O que o pai de Gao Ruxue disse fazia sentido, mas Chen Ge achava que essa doença não se encaixava bem no caso de Fan Yu: "Professor Gao, a criança não tem medo de nada. Ele tem medo da luz do sol, odeia andar sob o sol. Além disso, o caso dele não é só não ter medo de casas mal-assombradas; ele gosta muito do ambiente delas. Lá dentro e lá fora, ele são duas pessoas completamente diferentes."

Chen Ge pensou um pouco e acrescentou: "Lá fora da casa mal-assombrada, ele não fala uma palavra, não tem contato com ninguém. Quando entra, fica animado. Se tentam tirá-lo à força, ele ataca as pessoas. Eu mesmo vi ele rasgar o braço da tia dele."

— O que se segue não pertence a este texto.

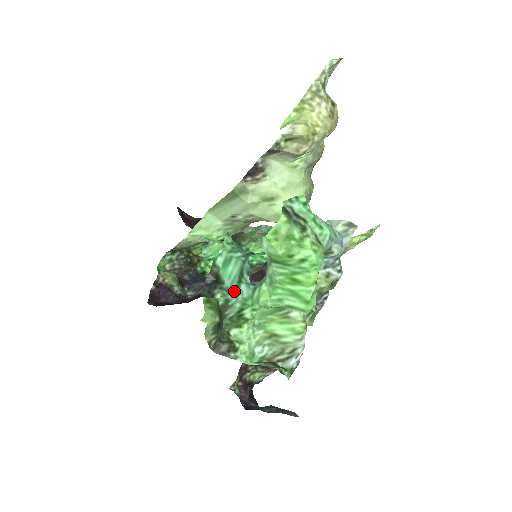
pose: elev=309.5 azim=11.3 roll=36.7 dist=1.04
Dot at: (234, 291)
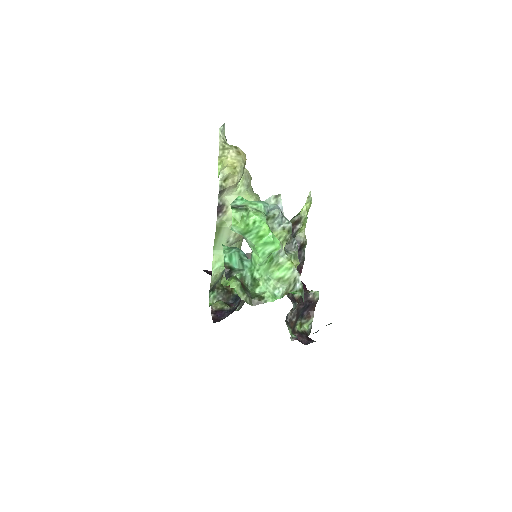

"Pela sua descrição, parece um pouco com sintomas de transtorno bipolar. Na fase maníaca, ele tem um forte desejo de destruição, perde a razão e pode até machucar as pessoas mais próximas. Na fase depressiva, sente solidão, tristeza, recusa contato e se fecha no próprio mundo." O professor Gao analisou seriamente para Chen Ge: "Mas tem uma coisa que não entendo. Pacientes com transtorno bipolar têm crises aleatórias, não existe a situação de mudar de personalidade ao entrar numa casa mal-assombrada. Pessoalmente, acho que, já que a personalidade dele muda dentro da casa mal-assombrada, a causa deve estar relacionada a ela. Ele sofreu algum susto numa casa mal-assombrada quando era pequeno? Ou os pais dele trabalham numa casa mal-assombrada?"

Ouvindo as palavras do pai de Gao Ruxue, Chen Ge teve um palpite vago.

A mudança de personalidade do menino estava relacionada à casa mal-assombrada, e a maior diferença entre a casa mal-assombrada dele e o mundo exterior era que, na casa mal-assombrada dele, realmente havia fantasmas.